Element placement data:
— start —

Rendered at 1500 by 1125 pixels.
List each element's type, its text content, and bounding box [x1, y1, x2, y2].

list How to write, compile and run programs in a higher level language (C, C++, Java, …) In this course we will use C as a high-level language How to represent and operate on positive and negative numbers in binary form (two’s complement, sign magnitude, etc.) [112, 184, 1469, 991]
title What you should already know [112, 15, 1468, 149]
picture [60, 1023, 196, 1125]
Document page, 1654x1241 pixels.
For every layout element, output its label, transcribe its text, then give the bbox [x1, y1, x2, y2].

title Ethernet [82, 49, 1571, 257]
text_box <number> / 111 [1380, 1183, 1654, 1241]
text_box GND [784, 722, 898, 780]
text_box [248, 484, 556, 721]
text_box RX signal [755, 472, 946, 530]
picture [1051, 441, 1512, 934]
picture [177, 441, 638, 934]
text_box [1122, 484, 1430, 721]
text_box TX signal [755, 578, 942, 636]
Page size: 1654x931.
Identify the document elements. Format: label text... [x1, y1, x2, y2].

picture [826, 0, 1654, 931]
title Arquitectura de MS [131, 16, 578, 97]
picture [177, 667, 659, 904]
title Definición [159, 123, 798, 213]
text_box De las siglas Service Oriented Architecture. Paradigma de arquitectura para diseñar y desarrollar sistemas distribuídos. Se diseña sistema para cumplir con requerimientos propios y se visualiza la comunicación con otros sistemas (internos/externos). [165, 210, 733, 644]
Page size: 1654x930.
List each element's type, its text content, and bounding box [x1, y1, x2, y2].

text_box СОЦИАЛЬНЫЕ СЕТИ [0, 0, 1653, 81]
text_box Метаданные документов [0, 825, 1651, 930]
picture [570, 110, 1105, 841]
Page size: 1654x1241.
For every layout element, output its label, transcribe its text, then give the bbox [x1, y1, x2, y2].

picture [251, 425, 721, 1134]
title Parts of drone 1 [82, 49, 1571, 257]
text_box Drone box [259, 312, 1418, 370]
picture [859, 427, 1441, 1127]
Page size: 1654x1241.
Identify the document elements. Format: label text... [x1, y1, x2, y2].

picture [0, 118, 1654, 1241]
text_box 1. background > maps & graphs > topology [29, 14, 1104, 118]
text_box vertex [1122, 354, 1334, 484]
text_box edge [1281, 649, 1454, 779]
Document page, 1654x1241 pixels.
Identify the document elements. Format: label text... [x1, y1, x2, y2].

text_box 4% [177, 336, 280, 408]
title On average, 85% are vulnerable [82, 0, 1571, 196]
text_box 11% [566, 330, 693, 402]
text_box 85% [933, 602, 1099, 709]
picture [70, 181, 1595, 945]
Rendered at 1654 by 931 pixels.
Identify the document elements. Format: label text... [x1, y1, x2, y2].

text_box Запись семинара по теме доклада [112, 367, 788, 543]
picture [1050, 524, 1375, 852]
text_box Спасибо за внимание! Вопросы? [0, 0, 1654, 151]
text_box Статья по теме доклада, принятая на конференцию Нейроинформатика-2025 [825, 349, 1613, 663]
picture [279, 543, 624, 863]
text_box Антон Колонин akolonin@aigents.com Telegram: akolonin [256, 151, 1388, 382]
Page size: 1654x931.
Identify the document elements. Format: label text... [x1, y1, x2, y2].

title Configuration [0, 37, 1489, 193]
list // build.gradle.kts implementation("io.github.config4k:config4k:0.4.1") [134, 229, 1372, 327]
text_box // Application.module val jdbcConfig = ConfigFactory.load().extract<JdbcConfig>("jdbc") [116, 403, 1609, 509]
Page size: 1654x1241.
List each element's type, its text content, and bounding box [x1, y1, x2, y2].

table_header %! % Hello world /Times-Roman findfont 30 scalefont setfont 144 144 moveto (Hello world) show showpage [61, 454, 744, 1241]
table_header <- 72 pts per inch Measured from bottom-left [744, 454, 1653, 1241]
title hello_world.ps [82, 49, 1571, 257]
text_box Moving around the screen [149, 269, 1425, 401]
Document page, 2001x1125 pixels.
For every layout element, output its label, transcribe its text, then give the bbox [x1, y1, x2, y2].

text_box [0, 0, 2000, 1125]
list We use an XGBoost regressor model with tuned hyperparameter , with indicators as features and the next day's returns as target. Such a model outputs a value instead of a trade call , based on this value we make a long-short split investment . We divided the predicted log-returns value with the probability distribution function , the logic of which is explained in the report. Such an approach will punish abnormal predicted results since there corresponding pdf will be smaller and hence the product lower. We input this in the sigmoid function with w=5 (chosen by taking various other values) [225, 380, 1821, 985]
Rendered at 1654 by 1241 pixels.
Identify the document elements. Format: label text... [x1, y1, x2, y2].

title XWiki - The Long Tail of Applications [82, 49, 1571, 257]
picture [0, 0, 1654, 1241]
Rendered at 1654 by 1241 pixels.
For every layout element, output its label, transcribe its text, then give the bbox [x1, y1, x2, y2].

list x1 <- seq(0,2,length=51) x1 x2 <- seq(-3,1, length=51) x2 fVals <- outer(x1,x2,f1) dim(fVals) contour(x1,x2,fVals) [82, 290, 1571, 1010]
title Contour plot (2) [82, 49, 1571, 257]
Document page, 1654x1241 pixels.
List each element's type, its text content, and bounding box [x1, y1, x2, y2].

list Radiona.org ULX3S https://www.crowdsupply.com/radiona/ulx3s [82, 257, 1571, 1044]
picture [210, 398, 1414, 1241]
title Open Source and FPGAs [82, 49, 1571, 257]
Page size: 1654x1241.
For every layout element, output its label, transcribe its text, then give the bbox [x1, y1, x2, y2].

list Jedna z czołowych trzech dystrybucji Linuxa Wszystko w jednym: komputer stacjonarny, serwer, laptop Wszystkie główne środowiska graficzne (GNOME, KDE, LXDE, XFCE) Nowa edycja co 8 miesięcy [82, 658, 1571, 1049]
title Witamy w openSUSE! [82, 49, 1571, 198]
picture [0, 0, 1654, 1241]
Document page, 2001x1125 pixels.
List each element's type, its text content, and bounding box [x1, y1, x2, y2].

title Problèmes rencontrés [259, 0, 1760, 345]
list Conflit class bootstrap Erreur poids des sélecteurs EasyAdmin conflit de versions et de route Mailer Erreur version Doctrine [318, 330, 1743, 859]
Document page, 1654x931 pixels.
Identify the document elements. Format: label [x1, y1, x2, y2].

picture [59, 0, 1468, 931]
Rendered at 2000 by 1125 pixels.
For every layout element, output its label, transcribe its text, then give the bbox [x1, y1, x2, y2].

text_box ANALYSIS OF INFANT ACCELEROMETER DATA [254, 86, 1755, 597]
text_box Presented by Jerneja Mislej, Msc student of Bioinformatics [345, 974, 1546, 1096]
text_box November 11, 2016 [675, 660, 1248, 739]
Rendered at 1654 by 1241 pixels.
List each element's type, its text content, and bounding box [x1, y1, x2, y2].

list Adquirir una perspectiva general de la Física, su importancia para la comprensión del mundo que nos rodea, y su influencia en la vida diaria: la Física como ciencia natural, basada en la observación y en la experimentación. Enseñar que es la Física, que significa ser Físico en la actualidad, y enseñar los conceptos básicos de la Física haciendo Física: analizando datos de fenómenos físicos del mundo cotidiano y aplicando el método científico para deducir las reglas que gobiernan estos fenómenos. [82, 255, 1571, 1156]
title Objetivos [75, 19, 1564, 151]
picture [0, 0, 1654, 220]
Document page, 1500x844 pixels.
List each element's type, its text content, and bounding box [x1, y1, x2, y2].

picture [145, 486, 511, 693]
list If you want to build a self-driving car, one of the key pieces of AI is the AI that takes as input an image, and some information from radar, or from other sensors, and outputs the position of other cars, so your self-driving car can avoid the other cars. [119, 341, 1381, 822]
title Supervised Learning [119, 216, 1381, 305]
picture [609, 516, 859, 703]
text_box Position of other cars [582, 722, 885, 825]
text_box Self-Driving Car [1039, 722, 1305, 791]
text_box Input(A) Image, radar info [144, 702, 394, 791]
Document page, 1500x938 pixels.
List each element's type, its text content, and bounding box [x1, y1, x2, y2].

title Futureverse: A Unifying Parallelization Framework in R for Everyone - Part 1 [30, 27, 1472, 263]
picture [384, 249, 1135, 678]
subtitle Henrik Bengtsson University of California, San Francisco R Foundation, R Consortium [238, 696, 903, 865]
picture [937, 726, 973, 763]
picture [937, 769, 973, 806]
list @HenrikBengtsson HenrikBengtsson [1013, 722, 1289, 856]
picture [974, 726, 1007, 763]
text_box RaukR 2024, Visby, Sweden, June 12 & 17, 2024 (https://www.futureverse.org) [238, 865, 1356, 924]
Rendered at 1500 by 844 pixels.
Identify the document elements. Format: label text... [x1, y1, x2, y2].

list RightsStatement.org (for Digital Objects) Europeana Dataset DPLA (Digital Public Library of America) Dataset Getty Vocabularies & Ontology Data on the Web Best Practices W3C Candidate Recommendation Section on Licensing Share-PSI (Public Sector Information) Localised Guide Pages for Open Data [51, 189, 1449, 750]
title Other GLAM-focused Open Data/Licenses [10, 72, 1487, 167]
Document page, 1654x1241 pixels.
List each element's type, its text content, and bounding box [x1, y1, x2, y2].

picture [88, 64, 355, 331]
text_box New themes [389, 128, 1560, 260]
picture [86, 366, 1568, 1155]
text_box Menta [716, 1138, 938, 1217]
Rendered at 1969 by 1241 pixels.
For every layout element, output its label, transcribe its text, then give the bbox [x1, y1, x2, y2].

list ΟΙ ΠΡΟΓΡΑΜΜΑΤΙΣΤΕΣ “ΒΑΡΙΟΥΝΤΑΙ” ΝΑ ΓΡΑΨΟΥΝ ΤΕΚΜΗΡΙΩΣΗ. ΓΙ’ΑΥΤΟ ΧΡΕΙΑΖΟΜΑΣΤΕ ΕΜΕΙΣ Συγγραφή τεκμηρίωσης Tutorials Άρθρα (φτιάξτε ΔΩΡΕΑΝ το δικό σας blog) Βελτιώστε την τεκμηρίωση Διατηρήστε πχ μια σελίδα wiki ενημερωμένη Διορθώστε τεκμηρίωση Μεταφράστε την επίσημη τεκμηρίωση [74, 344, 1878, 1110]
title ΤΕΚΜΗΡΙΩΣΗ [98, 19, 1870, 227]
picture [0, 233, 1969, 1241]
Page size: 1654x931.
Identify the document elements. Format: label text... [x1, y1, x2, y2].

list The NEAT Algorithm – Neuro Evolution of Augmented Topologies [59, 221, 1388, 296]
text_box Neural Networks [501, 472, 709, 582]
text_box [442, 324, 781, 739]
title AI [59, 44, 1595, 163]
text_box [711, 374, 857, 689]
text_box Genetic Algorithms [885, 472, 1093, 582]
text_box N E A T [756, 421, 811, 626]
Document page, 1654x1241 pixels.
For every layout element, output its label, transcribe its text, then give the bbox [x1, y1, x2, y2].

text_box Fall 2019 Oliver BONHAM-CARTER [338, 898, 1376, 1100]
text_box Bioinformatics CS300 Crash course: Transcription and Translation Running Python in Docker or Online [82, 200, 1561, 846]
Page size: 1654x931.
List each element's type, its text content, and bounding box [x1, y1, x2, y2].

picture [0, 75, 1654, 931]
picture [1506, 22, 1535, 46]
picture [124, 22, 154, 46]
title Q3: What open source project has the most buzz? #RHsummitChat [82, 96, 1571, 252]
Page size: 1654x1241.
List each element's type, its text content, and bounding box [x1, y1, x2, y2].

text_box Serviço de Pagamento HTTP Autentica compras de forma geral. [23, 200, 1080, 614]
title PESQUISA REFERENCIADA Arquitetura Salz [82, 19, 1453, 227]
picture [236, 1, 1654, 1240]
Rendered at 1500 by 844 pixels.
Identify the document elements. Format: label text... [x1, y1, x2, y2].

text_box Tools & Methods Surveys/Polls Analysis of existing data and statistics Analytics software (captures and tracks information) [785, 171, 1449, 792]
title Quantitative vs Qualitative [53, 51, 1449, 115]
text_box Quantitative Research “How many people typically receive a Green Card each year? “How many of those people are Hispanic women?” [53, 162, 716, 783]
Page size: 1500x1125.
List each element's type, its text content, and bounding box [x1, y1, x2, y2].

— end —

Direction: From the material, print every line from the one that contains "Document page, 1500x844 pixels." through the one that contains "picture [145, 486, 511, 693]", copying each character as it appears.

Written answer:
Document page, 1500x844 pixels.
List each element's type, its text content, and bounding box [x1, y1, x2, y2].

picture [145, 486, 511, 693]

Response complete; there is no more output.